協和精工は、超硬、PCD、CBNと多様な工具種を扱い、特長を押し出しながら、小径の特殊工具(オーダーメイド)需要への対応の点でも顧客から高い評価が下されている。今後の方向性をどのように読み解けばいいのか。鈴木社長を訪問し、この間の特徴的な動きを中心に取材しつつ、テーマや課題に迫ってみた。

 変化と言う点で括ると、海外比率が急ピッチで拡大している。
 「5年前は海外が約5%程度だったが、今では約15%を占めるまでに拡大し『海外は当たり前』になりつつある」なか「東南アジアを中心に、PCD工具に対する問い合わせや案件が激増している。しかも、求められる内容は、多種多様で、特殊品が基本。結果として、顧客が納得する形状や品質への対応力が問われるようになってきている」。
 また、国内では、半導体製造装置部品やセラミックス系部品といった、硬脆材加工でPCD工具の採用が増えてきている点が見逃せないだろう。
 「PCD工具に期待される付加価値を上げていくためにも、機械メーカーとのタイアップが不可欠となっている」ばかりか「腕時計の(ケース)加工という、ユーザー目線を併せ持っていることも、差別化で活かしていく重要なポイントになっている」。
 海外需要という点では、東南アジアばかりか、欧州主要国であるドイツやスイスに代理店を擁しており、ホームページ経由を含め、医療関連や高級時計部品などの精密加工関連の分野からの引き合いが発生。

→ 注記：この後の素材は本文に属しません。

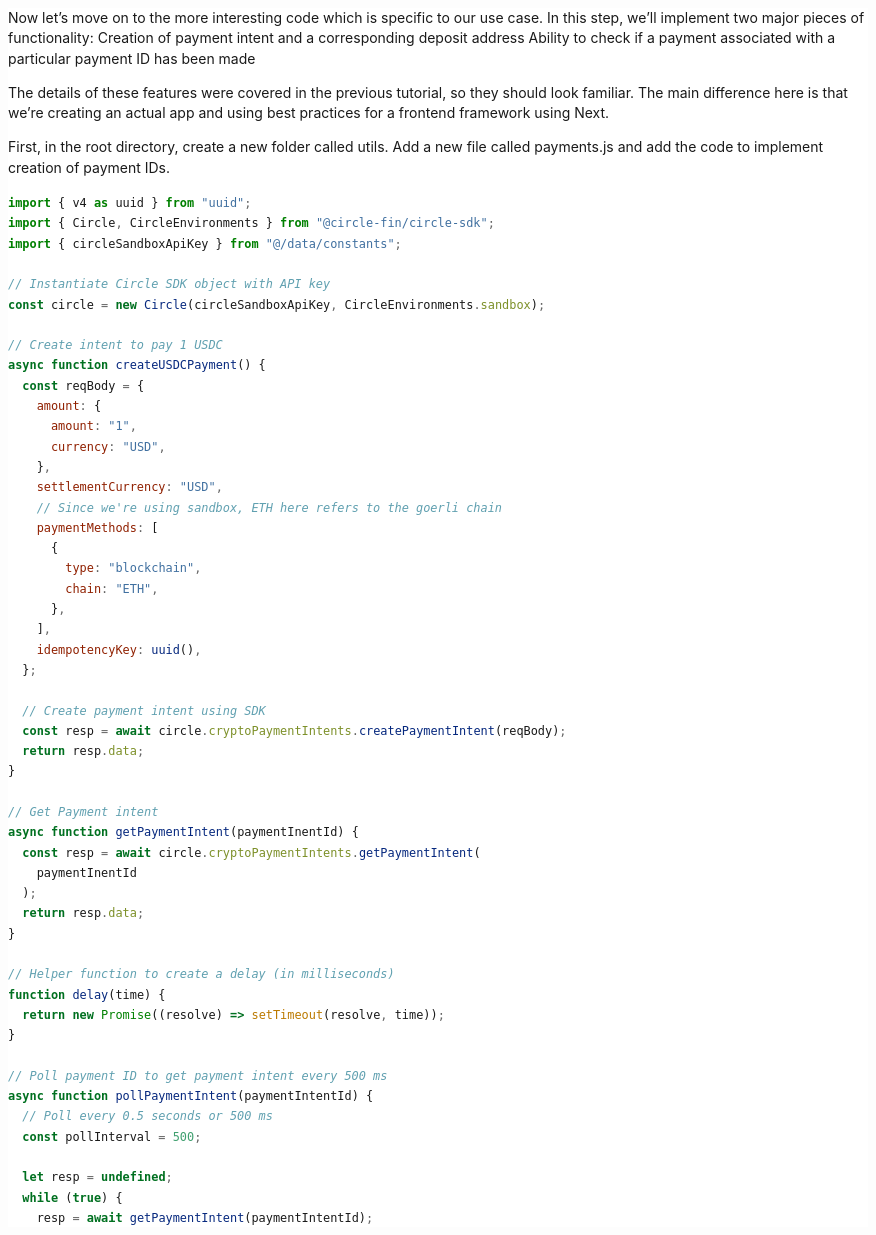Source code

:Now let’s move on to the more interesting code which is specific to our use case. In this step, we’ll implement two major pieces of functionality:
Creation of payment intent and a corresponding deposit address
Ability to check if a payment associated with a particular payment ID has been made

The details of these features were covered in the previous tutorial, so they should look familiar. The main difference here is that we’re creating an actual app and using best practices for a frontend framework using Next.

First, in the root directory, create a new folder called utils. Add a new file called payments.js and add the code to implement creation of payment IDs.

```js
import { v4 as uuid } from "uuid";
import { Circle, CircleEnvironments } from "@circle-fin/circle-sdk";
import { circleSandboxApiKey } from "@/data/constants";

// Instantiate Circle SDK object with API key
const circle = new Circle(circleSandboxApiKey, CircleEnvironments.sandbox);

// Create intent to pay 1 USDC
async function createUSDCPayment() {
  const reqBody = {
    amount: {
      amount: "1",
      currency: "USD",
    },
    settlementCurrency: "USD",
    // Since we're using sandbox, ETH here refers to the goerli chain
    paymentMethods: [
      {
        type: "blockchain",
        chain: "ETH",
      },
    ],
    idempotencyKey: uuid(),
  };

  // Create payment intent using SDK
  const resp = await circle.cryptoPaymentIntents.createPaymentIntent(reqBody);
  return resp.data;
}

// Get Payment intent
async function getPaymentIntent(paymentInentId) {
  const resp = await circle.cryptoPaymentIntents.getPaymentIntent(
    paymentInentId
  );
  return resp.data;
}

// Helper function to create a delay (in milliseconds)
function delay(time) {
  return new Promise((resolve) => setTimeout(resolve, time));
}

// Poll payment ID to get payment intent every 500 ms
async function pollPaymentIntent(paymentIntentId) {
  // Poll every 0.5 seconds or 500 ms
  const pollInterval = 500;

  let resp = undefined;
  while (true) {
    resp = await getPaymentIntent(paymentIntentId);

```
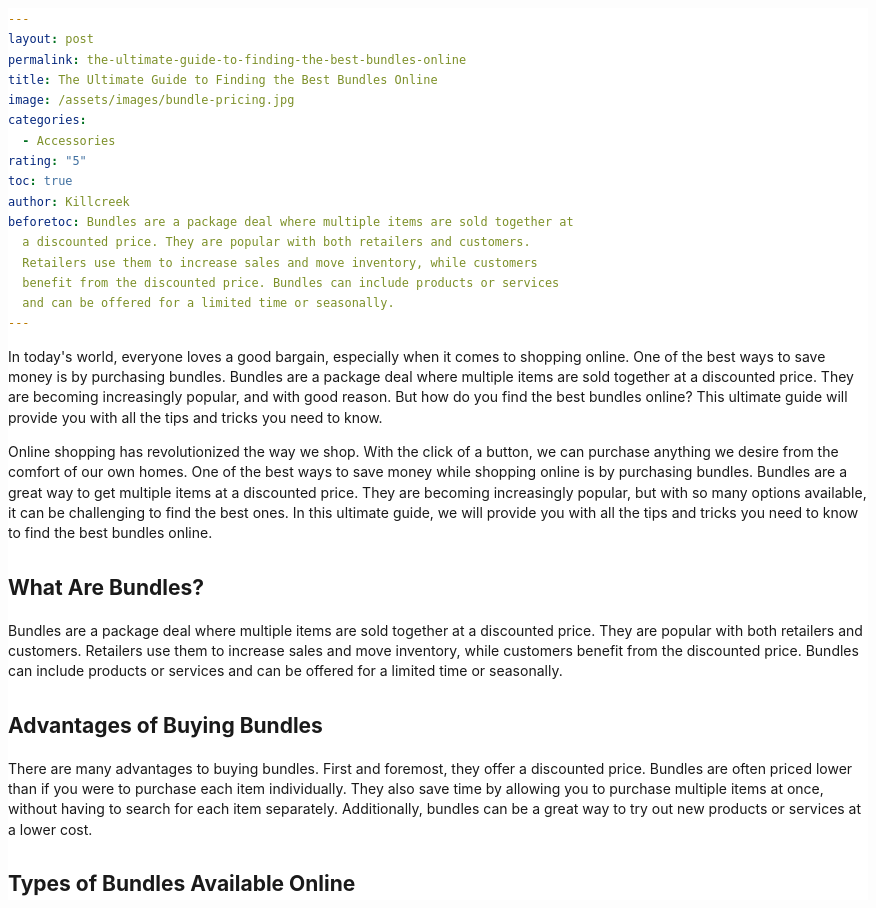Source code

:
 ```yaml
---
layout: post
permalink: the-ultimate-guide-to-finding-the-best-bundles-online
title: The Ultimate Guide to Finding the Best Bundles Online
image: /assets/images/bundle-pricing.jpg
categories:
  - Accessories
rating: "5"
toc: true
author: Killcreek
beforetoc: Bundles are a package deal where multiple items are sold together at
  a discounted price. They are popular with both retailers and customers.
  Retailers use them to increase sales and move inventory, while customers
  benefit from the discounted price. Bundles can include products or services
  and can be offered for a limited time or seasonally.
---
```

In today's world, everyone loves a good bargain, especially when it comes to shopping online. One of the best ways to save money is by purchasing bundles. Bundles are a package deal where multiple items are sold together at a discounted price. They are becoming increasingly popular, and with good reason. But how do you find the best bundles online? This ultimate guide will provide you with all the tips and tricks you need to know.

Online shopping has revolutionized the way we shop. With the click of a button, we can purchase anything we desire from the comfort of our own homes. One of the best ways to save money while shopping online is by purchasing bundles. Bundles are a great way to get multiple items at a discounted price. They are becoming increasingly popular, but with so many options available, it can be challenging to find the best ones. In this ultimate guide, we will provide you with all the tips and tricks you need to know to find the best bundles online.



## What Are Bundles?

Bundles are a package deal where multiple items are sold together at a discounted price. They are popular with both retailers and customers. Retailers use them to increase sales and move inventory, while customers benefit from the discounted price. Bundles can include products or services and can be offered for a limited time or seasonally.



## Advantages of Buying Bundles

There are many advantages to buying bundles. First and foremost, they offer a discounted price. Bundles are often priced lower than if you were to purchase each item individually. They also save time by allowing you to purchase multiple items at once, without having to search for each item separately. Additionally, bundles can be a great way to try out new products or services at a lower cost.



## Types of Bundles Available Online

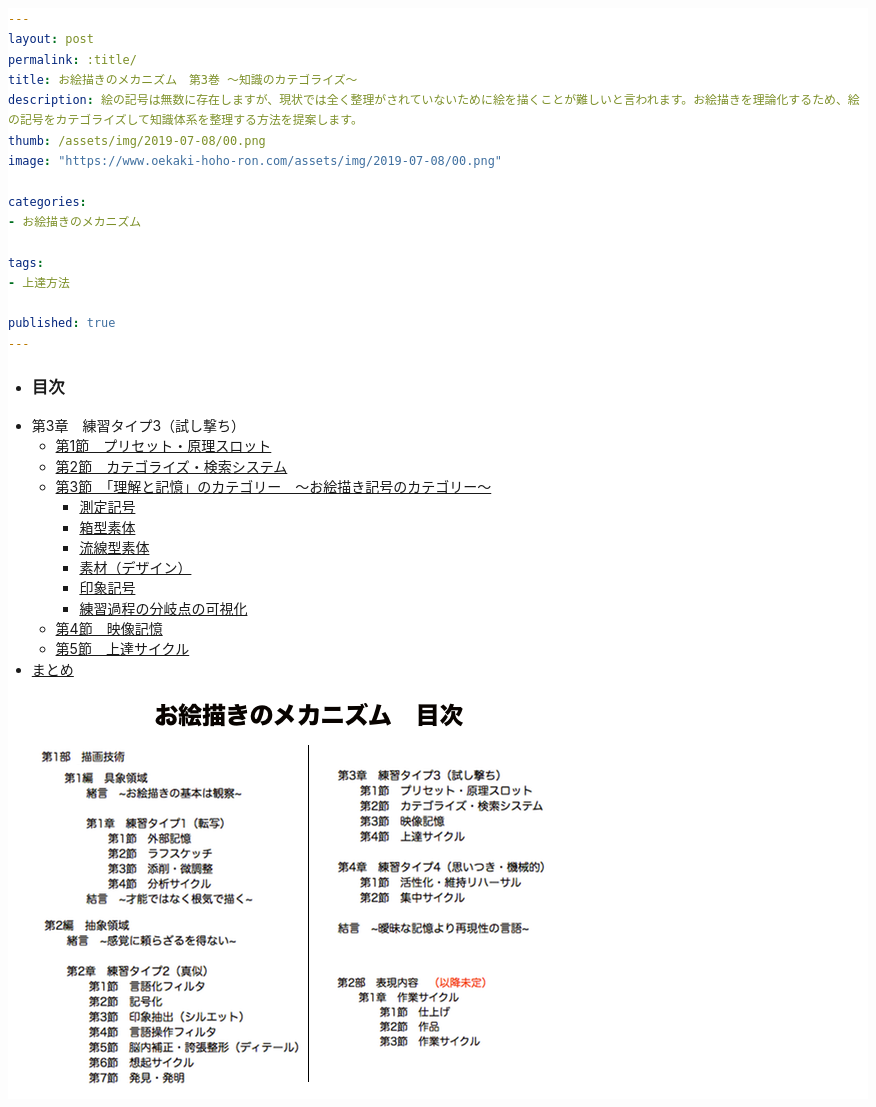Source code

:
 ```yaml
---
layout: post
permalink: :title/
title: お絵描きのメカニズム　第3巻 〜知識のカテゴライズ〜
description: 絵の記号は無数に存在しますが、現状では全く整理がされていないために絵を描くことが難しいと言われます。お絵描きを理論化するため、絵の記号をカテゴライズして知識体系を整理する方法を提案します。
thumb: /assets/img/2019-07-08/00.png
image: "https://www.oekaki-hoho-ron.com/assets/img/2019-07-08/00.png"

categories:
- お絵描きのメカニズム

tags:
- 上達方法

published: true
---
```


- ### 目次
- 第3章　練習タイプ3（試し撃ち）
	- [第1節　プリセット・原理スロット](#第1節プリセット原理スロット)
	- [第2節　カテゴライズ・検索システム](#第2節カテゴライズ検索システム)
	- [第3節　「理解と記憶」のカテゴリー　〜お絵描き記号のカテゴリー〜](#第3節理解と記憶のカテゴリーお絵描き記号のカテゴリー)
		- [測定記号](#測定記号)
		- [箱型素体](#素体)
		- [流線型素体](#流線型素体とは立体感をデッサンするための記号)
		- [素材（デザイン）](#素材デザイン)
		- [印象記号](#印象記号)
        - [練習過程の分岐点の可視化](#練習過程の分岐点の可視化)
	- [第4節　映像記憶](#第4節映像記憶)
	- [第5節　上達サイクル](#第5節上達サイクル)
- [まとめ](#まとめ)

![お絵描きのメカニズム全体の目次（前回から引用）](/assets/img/2018-05-18/01.png)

ワールドワイドでの更なる需要拡大を見据え、語学能力を備えたマンパワーの強化を勘案しつつ、ユーザーからの疑問や質問に即応できる体制を構築しつつある。
 協和精工に即した、PCD工具全体を取り巻く環境という点では、アルミや単結晶シリコンといった被削材が増え、需要層で捉えれば、半導体分野が、ここ数年で目を見張るような伸長ぶりを示しているそうだ。
 「昨年のJIMTOFでは、この点を踏まえ、被削材別の工具使用例を、切削条件や加工サンプルとともに提示し、需要を探っていく場に設定した」。
 ブースでは、問い合わせが増えている半導体材料のSiC(シリコンカーバイド)をはじめ、単結晶シリコン、アルミナ、チタン、ジルコニア、アルミ、アクリル(樹脂)といった多様な被削材を俎上に乗せて提案。来場者からは「今の時流に合致した製品が多く参考になった」といった手応えを得た。
 「弊社の受注内容はオーダー品5割、カタログ品5割と言う構成だが『標準でも細かいピッチに対応可能』『小径特殊品の信頼性の高さ』といった特長をさらに際立たせていきたい。そのためにも、新製品のリリースは欠かせない」との課題を設定する一方「展示会では2回目となった5月のメックス金沢に加え、10月のメカトロテックに初出展を計画。訴求力を高めていきたい」と訴えた。